The workings of the chocolate factory were secret, but as children of the chief chocolatier we had special access. The guard who stood at the kiosk at the front of the factory waved us through, and Maria, who sat in a booth near the office, opened the door to the factory for us. She led us past the clocking-in machines and the cloakroom and out onto the factory floor.
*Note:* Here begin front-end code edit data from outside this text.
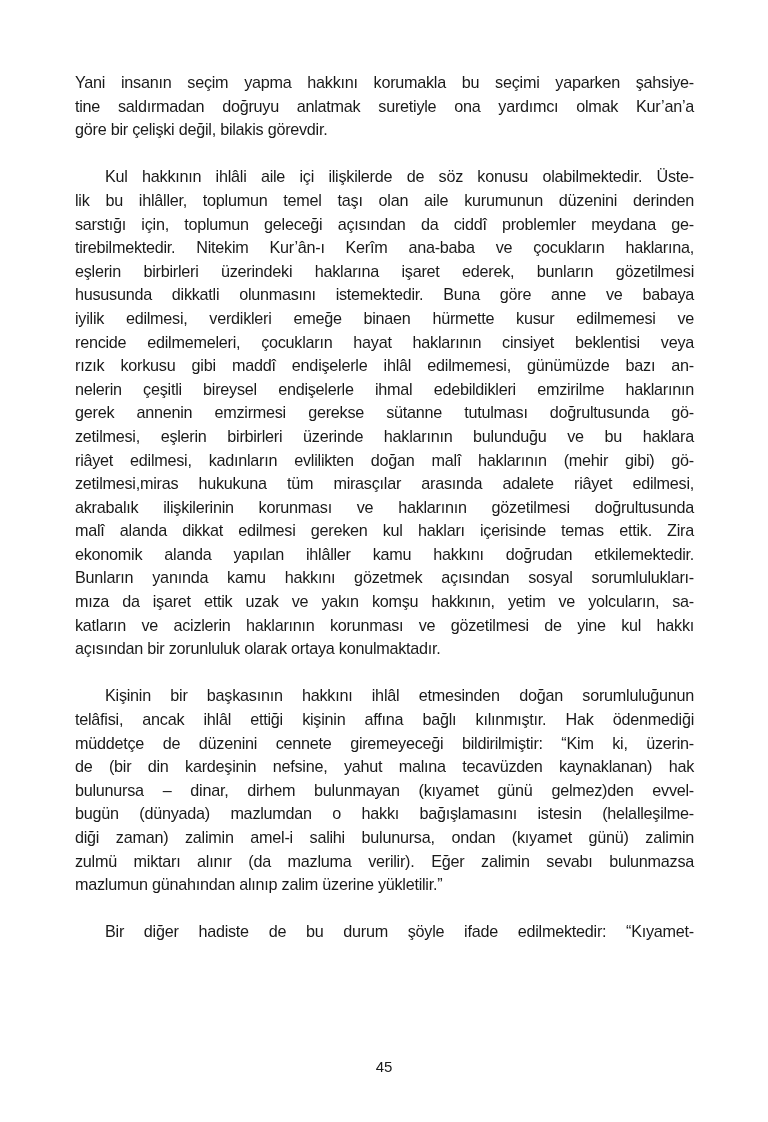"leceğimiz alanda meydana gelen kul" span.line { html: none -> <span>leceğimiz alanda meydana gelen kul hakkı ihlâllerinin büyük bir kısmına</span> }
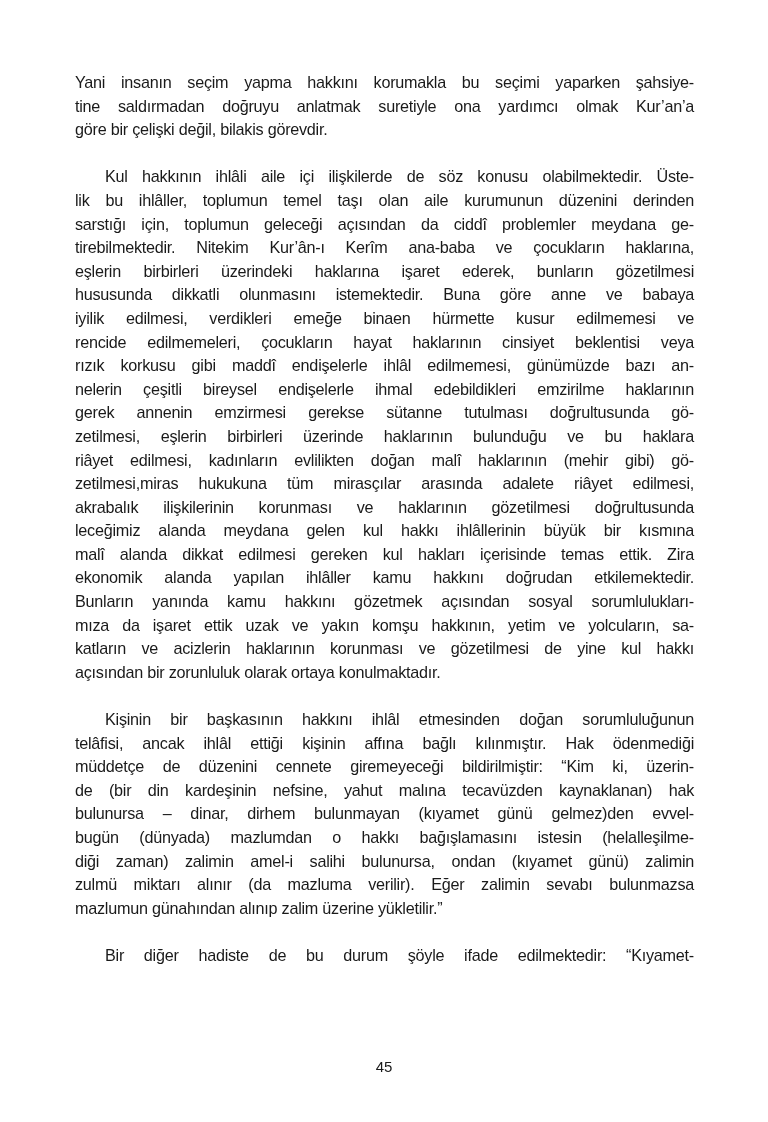"45" .page-number { font-size: 15px -> 18px }
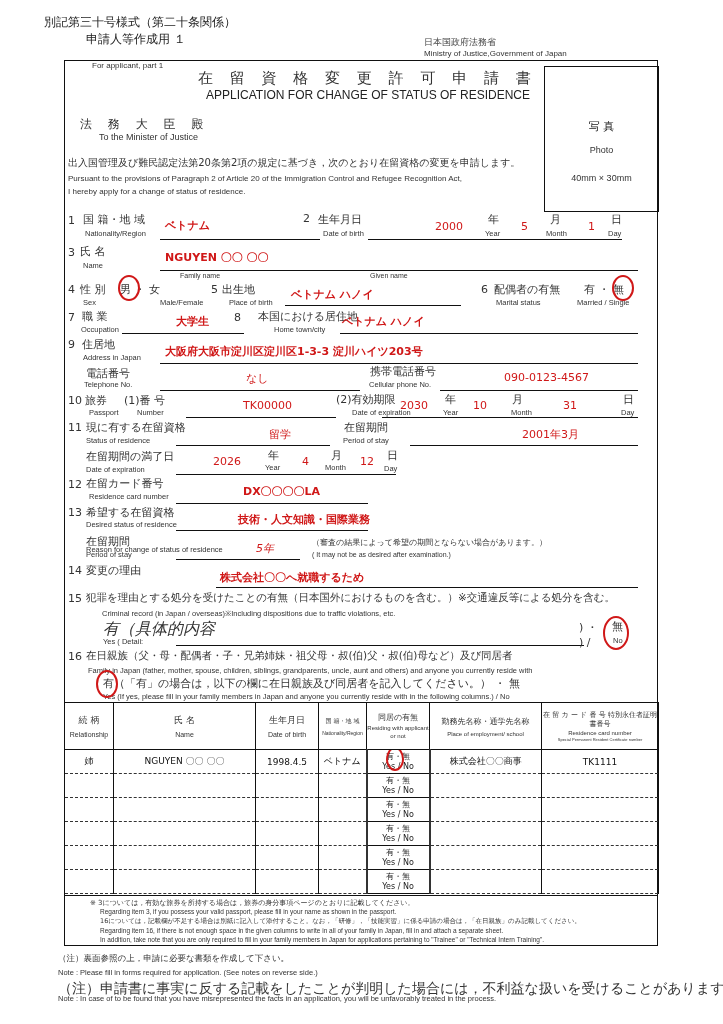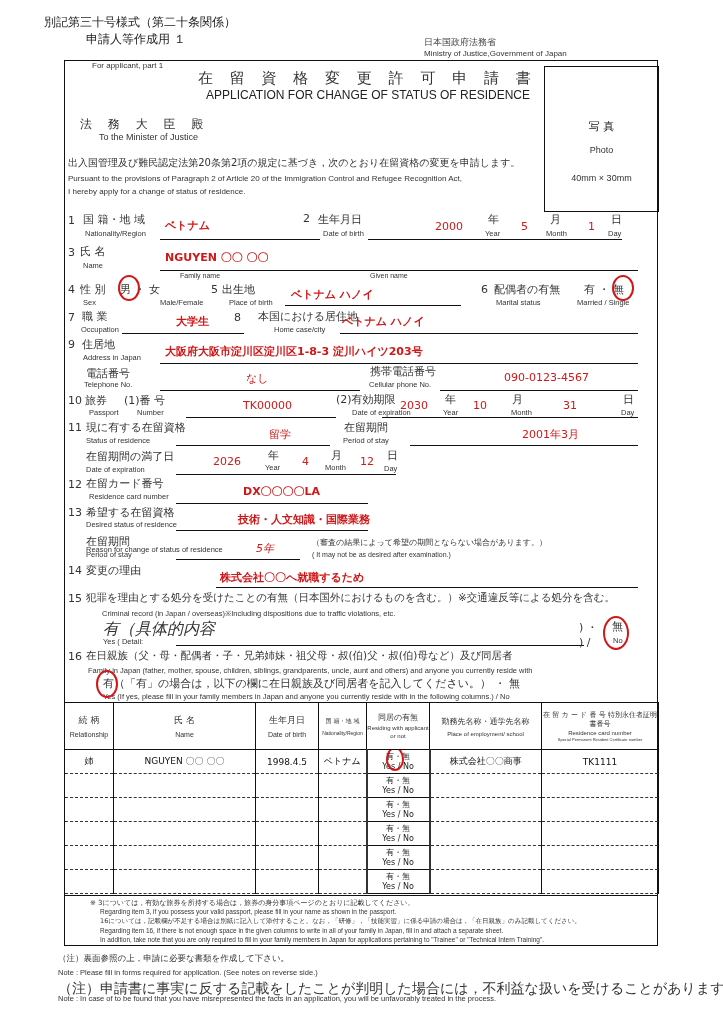"Home case/city" div.abs { text: case/city -> town/city }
No matter how many times I visited, I never got tired of the magic of the place. The delicious smell of burnt sugar tickled my nostrils. My eyes opened with wonder at the conveyor belts that whisked chocolate cigars and fruit-filled pillows from one end of the site to the other. The workroom was like a kitchen for giants, with cauldrons that needed ladders and gangways to reach them and enormous vats that bubbled with cherry- and vanilla-scented syrups. Maria led us past the packing department, where women wearing red kerchiefs arranged chocolates into boxes, then the art department, where artists sketched designs for the packaging; sleigh scenes and kittens in baskets being the most popular themes for the New Year. Pavel Maximovich, the factory’s chief manager, rushed past us. Normally he would stop to greet us, but Papa had warned us that he was preoccupied these days. After overfulfilling their target for the past five years, the factory was now faced with a shortage of raw materials, especially cocoa beans and coconut oil. Maria left us at the door of Papa’s kitchen-laboratory. If the factory was a fairytale land, my father in his white coat and thick-rimmed glasses was its wizard. Papa was developing a new truffle with a caramel cream centre. When in the process of inventing something, he became obsessed by it; even at home his mind was on his creation. He never smoked or ate spicy foods lest they interfere with his sense of taste. Each innovation was a result of weeks, sometimes months, of measuring, titrating and boiling to not only find the right combinations of flavours but to perfect the variables of temperature, pressure and cooling.